During his tenure as president, Marseille experienced a consistent progress in the French hierarchy (fifth in 2005-2006, then second in 2006-2007, third in 2007-2008, and second in 2008–2009), qualifying very regularly for the Champions League. He also reached the final of the Coupe de France twice in a row - losing in 2006 against Paris Saint-Germain and in 2007 against Sochaux.

He holds the distinction of being the only black leader of a club playing in the first division throughout Europe. In a 2008 interview, he commented on the observation, stating: “I am the only black president of a club in Europe. It is a painful observation, like European and, above all, French society, which excludes ethnic minorities.”

Due to repeated absences from the Marseille supervisory board as well as conflicts with the president of this board, Vincent Labrune, Robert Louis-Dreyfus decided to separate from Pape Diouf on 17 June 2009 after more than four years of presidency.

He is generally considered one of the major players in the renewal of Marseille at the end of the 2000s, having brought back and then maintained the club for three years in the Champions League.

He was indicted in 2016 for abuse of corporate assets and criminal association in a case related to the transfers of certain players. His indictment was quashed and he was placed under the status of assisted witness in 2018.

=== After OM ===
From 2010 on, Pape Diouf became shareholder of the European Communication School and the European Institute of Journalism in Marseille, alongside Jean-Pierre Foucault. In an interview in April 2011, he declared that he did not particularly reject the world of football despite his dismissal from Olympique de Marseille, and added that football was no more corrupt than the world of politics, health or cinema. In 2012, he was named Knight of the Legion of Honour by president François Hollande. The badges were presented to him by the President on 9 October 2013, during a collective ceremony.
++++++++++
§ ASSIGNED TASK 1
How would you put this sentence from the Pape Diouf passage into Spanish: "In 2012, he was named Knight of the Legion of Honour by president François Hollande."
§ ASSIGNED TASK 2
Can you extend the passage on Pape Diouf, picking up after its final sentence?
The transcribed lines that come next are separate material from the Pape Diouf passage.

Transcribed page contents
++++++++++
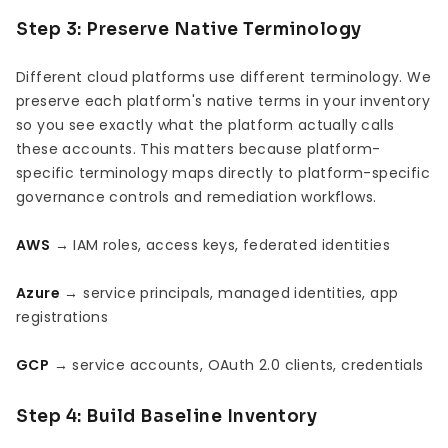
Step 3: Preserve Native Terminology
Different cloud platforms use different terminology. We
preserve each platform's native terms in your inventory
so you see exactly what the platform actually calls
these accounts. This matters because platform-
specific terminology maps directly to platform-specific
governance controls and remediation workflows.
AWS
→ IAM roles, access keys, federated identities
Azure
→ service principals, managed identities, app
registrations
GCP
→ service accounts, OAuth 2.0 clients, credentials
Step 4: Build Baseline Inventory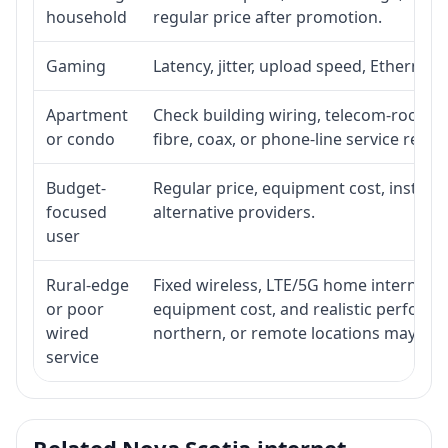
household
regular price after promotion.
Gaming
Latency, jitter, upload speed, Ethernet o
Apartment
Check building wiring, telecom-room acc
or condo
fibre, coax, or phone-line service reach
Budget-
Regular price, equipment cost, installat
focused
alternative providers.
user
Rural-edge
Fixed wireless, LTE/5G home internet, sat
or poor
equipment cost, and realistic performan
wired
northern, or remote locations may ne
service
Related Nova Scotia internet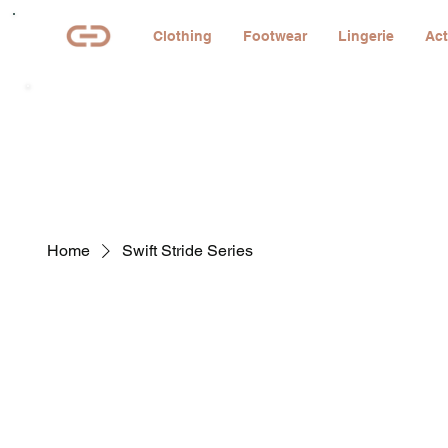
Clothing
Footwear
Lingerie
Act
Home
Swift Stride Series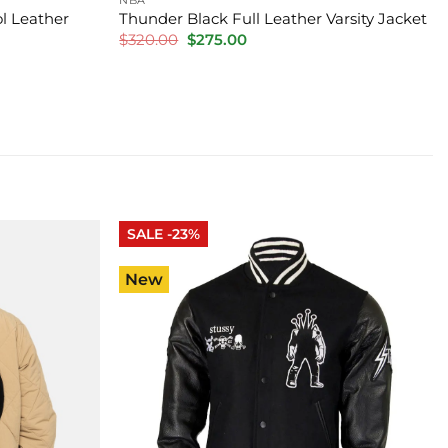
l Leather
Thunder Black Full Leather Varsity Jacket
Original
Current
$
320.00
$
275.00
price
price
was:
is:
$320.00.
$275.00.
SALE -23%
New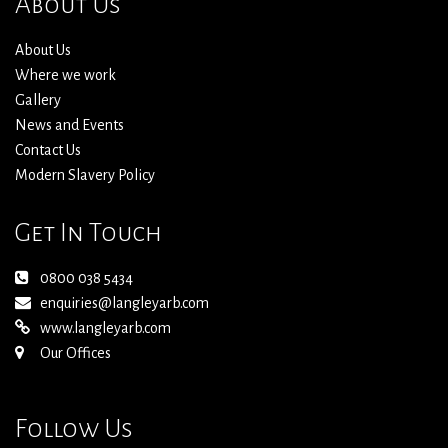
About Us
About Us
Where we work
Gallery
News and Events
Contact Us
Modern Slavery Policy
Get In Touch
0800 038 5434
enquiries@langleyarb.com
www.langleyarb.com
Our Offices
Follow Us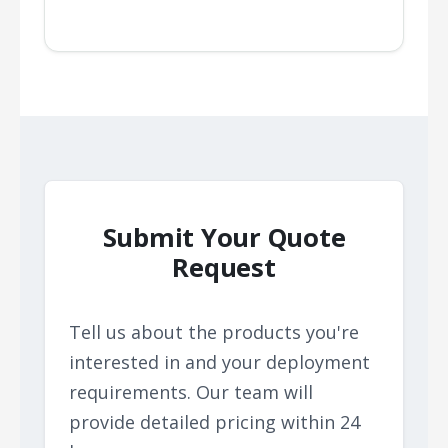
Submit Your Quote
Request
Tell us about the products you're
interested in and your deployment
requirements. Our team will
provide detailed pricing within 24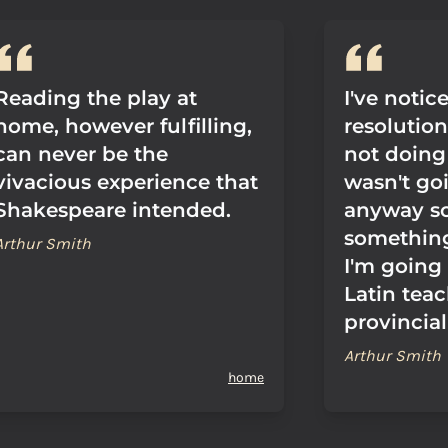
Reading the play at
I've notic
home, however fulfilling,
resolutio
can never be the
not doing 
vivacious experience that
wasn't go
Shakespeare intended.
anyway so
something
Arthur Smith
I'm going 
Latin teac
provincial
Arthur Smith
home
++++++++++
§ ANSWER AREA 1
En 2012, fue nombrado Caballero de la Legión de Honor por el presidente François Hollande.

§ ANSWER AREA 2
At the end of 2013, he was approached to lead a list during the 2014 municipal elections in Marseille. Courted by the PS and EELV, he finally took the head of the “Changer la Donne” (meaning "Be a Game Changer" or "Make a Difference") list made up of members of the Sursaut, a collective comprising environmental dissidents and associations, and personalities from civil society. In this context, he directed a cli in which he expressed his ideas and his dissatisfaction with the political and social situation in Marseille. Its list ended in 5th position with 5.63% of the votes.

=== Sports betting ambassador ===
From 2011, following the opening of the online betting market in France, Pape Diouf also worked alongside Bernard Laporte and Claude Droussent for L'Officiel des Paris en ligne (OPL) as an expert on sports betting for football, with a regular sports column on the sport and predictions on the matches.

== Death ==
After contracting COVID-19, Pape Diouf was hospitalized in Dakar, Senegal, at the Fann Hospital, specializing in infectious and tropical diseases and placed on respiratory assistance. His condition deteriorated, preventing his planned transfer by medical plane to Nice. He died on the evening of 31 March 2020, at the age of 68. He was buried the next day in the Muslim cemetery of Yoff.

== Titles ==

- Knight of the Legion of Honour, 13 July 2012.

== Works ==

- De but en blanc, Éditions Hachette Littératures, (2009).
- C'est bien plus qu'un jeu, Éditions Grasset, (2013).